Tea culture prospered in the Tang Dynasty (618-907) in China and produced two outstanding figures: Lu Yu wrote “Book of Tea” and Lu Tong discussed his ideas on tea in a thank-you poem.
Lu Tong one day received three tea cakes from a friend who was far away. The tea cakes were made of choice tea leaves and were as fine as royal tributes.Lu Tong tasted the new tea and wrote a long poem. The poem describes what bowls of tea (this reveals the Tang people used bowls to drink tea) did to him: the first bowl quenches thirst, the second removes loneliness, the third inspires him to see his own literary talent and knowledge, the fourth makes him forget anger and wrongs accumulated over years, the fifth purifies his body and mind and the sixth offers a glimpse into the immortal world, and the seventh gives him wings to fly.
The last part of the poem is about the hard life of tea farmers.The poet asks his friend, an official who was in charge of making remedies to right wrongs, if he could do something to relieve the tea farmers of their sufferings.
The poem was an instant sensation.
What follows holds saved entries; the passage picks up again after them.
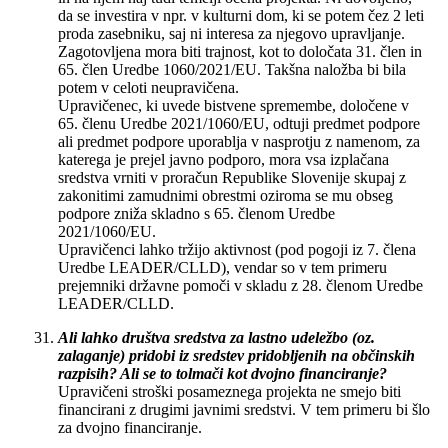
da se investira v npr. v kulturni dom, ki se potem čez 2 leti
proda zasebniku, saj ni interesa za njegovo upravljanje.
Zagotovljena mora biti trajnost, kot to določata 31. člen in
65. člen Uredbe 1060/2021/EU. Takšna naložba bi bila
potem v celoti neupravičena.
Upravičenec, ki uvede bistvene spremembe, določene v
65. členu Uredbe 2021/1060/EU, odtuji predmet podpore
ali predmet podpore uporablja v nasprotju z namenom, za
katerega je prejel javno podporo, mora vsa izplačana
sredstva vrniti v proračun Republike Slovenije skupaj z
zakonitimi zamudnimi obrestmi oziroma se mu obseg
podpore zniža skladno s 65. členom Uredbe
2021/1060/EU.
Upravičenci lahko tržijo aktivnost (pod pogoji iz 7. člena
Uredbe LEADER/CLLD), vendar so v tem primeru
prejemniki državne pomoči v skladu z 28. členom Uredbe
LEADER/CLLD.
Ali lahko društva sredstva za lastno udeležbo (oz.
zalaganje) pridobi iz sredstev pridobljenih na občinskih
razpisih? Ali se to tolmači kot dvojno financiranje?
Upravičeni stroški posameznega projekta ne smejo biti
financirani z drugimi javnimi sredstvi. V tem primeru bi šlo
za dvojno financiranje.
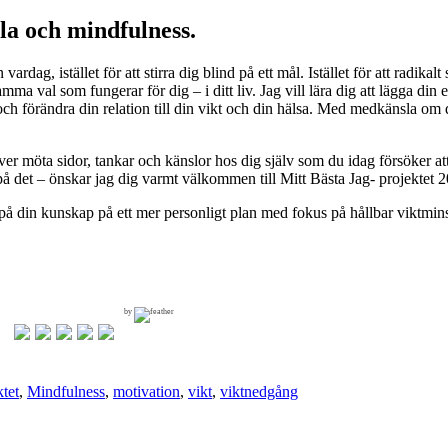
la och mindfulness.
din vardag, istället för att stirra dig blind på ett mål. Istället för att radik
a val som fungerar för dig – i ditt liv. Jag vill lära dig att lägga din en
a och förändra din relation till din vikt och din hälsa. Med medkänsla om 
ver möta sidor, tankar och känslor hos dig själv som du idag försöker att
 på det – önskar jag dig varmt välkommen till Mitt Bästa Jag- projektet
a på din kunskap på ett mer personligt plan med fokus på hållbar viktmin
by
tet
,
Mindfulness
,
motivation
,
vikt
,
viktnedgång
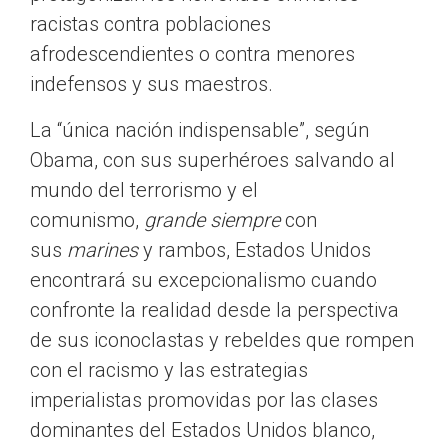
racistas contra poblaciones
afrodescendientes o contra menores
indefensos y sus maestros.
La “única nación indispensable”, según
Obama, con sus superhéroes salvando al
mundo del terrorismo y el
comunismo,
grande siempre
con
sus
marines
y rambos, Estados Unidos
encontrará su excepcionalismo cuando
confronte la realidad desde la perspectiva
de sus iconoclastas y rebeldes que rompen
con el racismo y las estrategias
imperialistas promovidas por las clases
dominantes del Estados Unidos blanco,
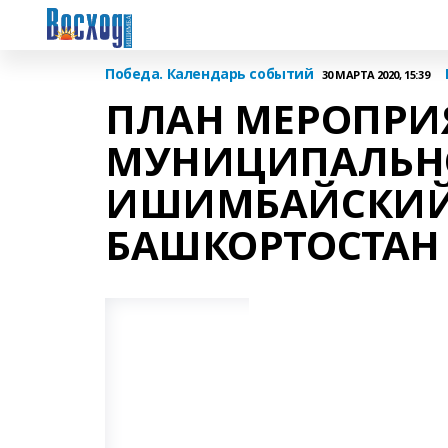
Победа. Календарь событий
30 МАРТА 2020, 15:39
ПЛАН МЕРОПРИЯ
МУНИЦИПАЛЬН
ИШИМБАЙСКИЙ 
БАШКОРТОСТАН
People couldn’t stop singing it. Poets in subsequent dynasties echoed Lu Tong’s reflections and impressions and frequently referred to the seven bowls and their magic effects.
From the Song Dynasty (960-1279) on, artists created paintings on Lu Tong and the legend of seven bowls of tea. The earliest existing painting on this subject is by Liu Songnian, a leading artist of the Southern Song Dynasty (1127-1279). The artwork depicts a landscape of age-old pines and pagoda trees and bamboo groves, a hut under the shade of these trees beside a rockery; inside the hut is Lu Tong, sitting and reading a book while a bare-foot servant prepares tea on a stove and an old man is on his way to fetch water from a nearby stream. The painting describes Lu Tong’s simple lifestyle and radiates a charm.
A Yuan Dynasty (1271-1368) scholar wrote a brief biography of Lu Tong, describing him as a reclusive and scholar. The poet’s only fortune was his books and he lived on rice donated by Buddhist monks and neighbors. In his lifetime, the talented scholar turned down two appointments to court positions and lived as a reclusive first in a mountain and later in a city.